Thanks for your help.
@shoaibkamil Sorry for a blast from like 2 months ago: @mlwagman and I finally got Halide to build on the host machine. We got tests to run on the GPU compute nodes via specification of the JIT target. Sadly, we didn't get anything useful as all the tests that used a gpu feature/cuda hanged unless they didn't run a kernel. For example, by adding debug to the target we get this output:
CUDA: halide_cuda_device_malloc (user_context: 0x0, buf: 0x163b0e8)
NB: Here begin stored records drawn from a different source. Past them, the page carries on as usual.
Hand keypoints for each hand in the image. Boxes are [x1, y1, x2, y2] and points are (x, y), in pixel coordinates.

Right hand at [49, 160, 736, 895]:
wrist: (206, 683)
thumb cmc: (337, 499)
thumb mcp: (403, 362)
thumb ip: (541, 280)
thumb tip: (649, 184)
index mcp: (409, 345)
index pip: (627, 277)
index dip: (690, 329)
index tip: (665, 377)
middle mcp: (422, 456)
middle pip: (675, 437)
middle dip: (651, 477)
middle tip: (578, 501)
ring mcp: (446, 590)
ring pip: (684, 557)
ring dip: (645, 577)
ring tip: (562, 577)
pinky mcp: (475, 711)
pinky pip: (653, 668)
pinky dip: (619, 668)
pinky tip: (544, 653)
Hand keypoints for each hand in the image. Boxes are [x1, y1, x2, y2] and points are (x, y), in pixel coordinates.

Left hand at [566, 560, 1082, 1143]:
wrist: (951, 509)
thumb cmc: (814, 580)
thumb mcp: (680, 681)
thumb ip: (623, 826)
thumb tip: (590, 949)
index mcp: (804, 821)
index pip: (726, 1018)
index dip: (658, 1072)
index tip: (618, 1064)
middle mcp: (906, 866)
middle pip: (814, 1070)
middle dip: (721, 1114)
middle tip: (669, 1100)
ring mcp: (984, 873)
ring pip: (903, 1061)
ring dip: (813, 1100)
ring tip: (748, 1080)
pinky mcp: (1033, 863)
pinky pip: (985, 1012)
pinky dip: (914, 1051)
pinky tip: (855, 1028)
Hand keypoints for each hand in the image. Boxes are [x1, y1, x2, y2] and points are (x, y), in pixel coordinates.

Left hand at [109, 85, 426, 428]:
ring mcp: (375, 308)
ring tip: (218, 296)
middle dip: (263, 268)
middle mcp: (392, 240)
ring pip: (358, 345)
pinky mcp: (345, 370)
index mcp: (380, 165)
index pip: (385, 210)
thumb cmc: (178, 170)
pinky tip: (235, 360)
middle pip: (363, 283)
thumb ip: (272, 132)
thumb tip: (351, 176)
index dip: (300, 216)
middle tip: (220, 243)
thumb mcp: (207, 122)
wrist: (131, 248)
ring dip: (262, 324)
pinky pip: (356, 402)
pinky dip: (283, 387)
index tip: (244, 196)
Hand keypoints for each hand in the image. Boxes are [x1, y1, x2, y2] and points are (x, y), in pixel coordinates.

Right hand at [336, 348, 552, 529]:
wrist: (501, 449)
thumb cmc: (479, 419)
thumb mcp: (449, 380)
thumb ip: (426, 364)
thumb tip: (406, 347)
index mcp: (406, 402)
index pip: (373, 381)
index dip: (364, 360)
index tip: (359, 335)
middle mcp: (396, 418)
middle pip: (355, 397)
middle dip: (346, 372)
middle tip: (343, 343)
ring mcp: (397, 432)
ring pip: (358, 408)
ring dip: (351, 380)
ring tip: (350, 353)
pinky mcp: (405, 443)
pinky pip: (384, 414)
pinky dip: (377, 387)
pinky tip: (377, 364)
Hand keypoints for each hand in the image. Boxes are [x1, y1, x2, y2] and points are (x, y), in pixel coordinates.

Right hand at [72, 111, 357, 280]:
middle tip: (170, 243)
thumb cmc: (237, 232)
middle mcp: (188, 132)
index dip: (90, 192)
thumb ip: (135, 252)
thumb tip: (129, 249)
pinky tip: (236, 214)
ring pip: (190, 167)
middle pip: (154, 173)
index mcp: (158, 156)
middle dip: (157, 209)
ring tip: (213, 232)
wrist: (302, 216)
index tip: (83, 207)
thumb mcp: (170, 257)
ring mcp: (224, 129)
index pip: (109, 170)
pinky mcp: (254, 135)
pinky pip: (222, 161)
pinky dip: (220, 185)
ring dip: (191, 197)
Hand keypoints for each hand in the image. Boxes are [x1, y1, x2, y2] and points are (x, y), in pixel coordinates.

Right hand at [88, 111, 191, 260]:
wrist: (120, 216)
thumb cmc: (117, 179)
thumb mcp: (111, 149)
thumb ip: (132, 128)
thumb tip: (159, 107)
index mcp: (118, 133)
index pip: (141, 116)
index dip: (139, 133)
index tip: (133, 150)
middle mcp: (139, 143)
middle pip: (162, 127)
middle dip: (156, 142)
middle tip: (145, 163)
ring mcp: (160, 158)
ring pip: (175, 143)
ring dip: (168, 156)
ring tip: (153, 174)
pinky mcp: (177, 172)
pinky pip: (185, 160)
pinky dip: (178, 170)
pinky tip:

load_libcuda (user_context: 0x0)
Loaded CUDA runtime library: libcuda.so
Got device 0
NVIDIA A100-SXM4-80GB
total memory: 81050 MB
max threads per block: 1024
warp size: 32
max block size: 1024 1024 64
max grid size: 2147483647 65535 65535
max shared memory per block: 49152
max constant memory per block: 65536
compute capability 8.0
cuda cores: 108 x 128 = 13824
cuCtxCreate 0 -> 0xfcba90(3020)
allocating 0x163b0e8 -> buffer(0, 0x0, 0x1a89480, 1, float32, {0, 100, 1}, {0, 100, 100})
cuMemAlloc 40960 -> 0x7f1c31200000
Time: 1.078390e-01 ms
CUDA: halide_cuda_buffer_copy (user_context: 0x0, src: 0x163b0e8, dst: 0x163b0e8)
from host to device, 0x1a89480 -> 0x7f1c31200000, 40000 bytes
cuMemcpyHtoD(0x7f1c31200000, 0x1a89480, 40000)
Time: 2.099000e-02 ms
CUDA: halide_cuda_device_malloc (user_context: 0x0, buf: 0x1505c18)
allocating 0x1505c18 -> buffer(0, 0x0, 0x1476980, 1, float32, {0, 100, 1}, {0, 100, 100})
cuMemAlloc 40960 -> 0x7f1c3120a000
Time: 3.830000e-03 ms
Entering Pipeline f0
Target: x86-64-linux-cuda-debug-jit-user_context
Input Buffer b0: 0x163b0e8 -> buffer(139759059992576, 0x7f1c62b078b8, 0x1a89480, 0, float32, {0, 100, 1}, {0, 100, 100})
Input Buffer b1: 0x1505c18 -> buffer(139759060033536, 0x7f1c62b078b8, 0x1476980, 1, float32, {0, 100, 1}, {0, 100, 100})
Input (void const *) __user_context: 0x7fff9f1ed7f0
Output Buffer f0: 0xec3598 -> buffer(0, 0x0, 0x0, 0, float32, {0, 100, 1}, {0, 100, 100})
CUDA: halide_cuda_initialize_kernels (user_context: 0x7fff9f1ed7f0, state_ptr:
This test is fine until it needs to execute an actual kernel and then it hangs. Are there any tests you would like to see results for or any other ideas/procedures we should try?
Thanks for your help.
@shoaibkamil Further update, we've tried to isolate the bug by using other systems (e.g. Jax) that use a similar compilation path - as far as we can tell they work so we suspect something is wrong specifically with Halide combined with our system.
This turned out not to be an issue with Halide.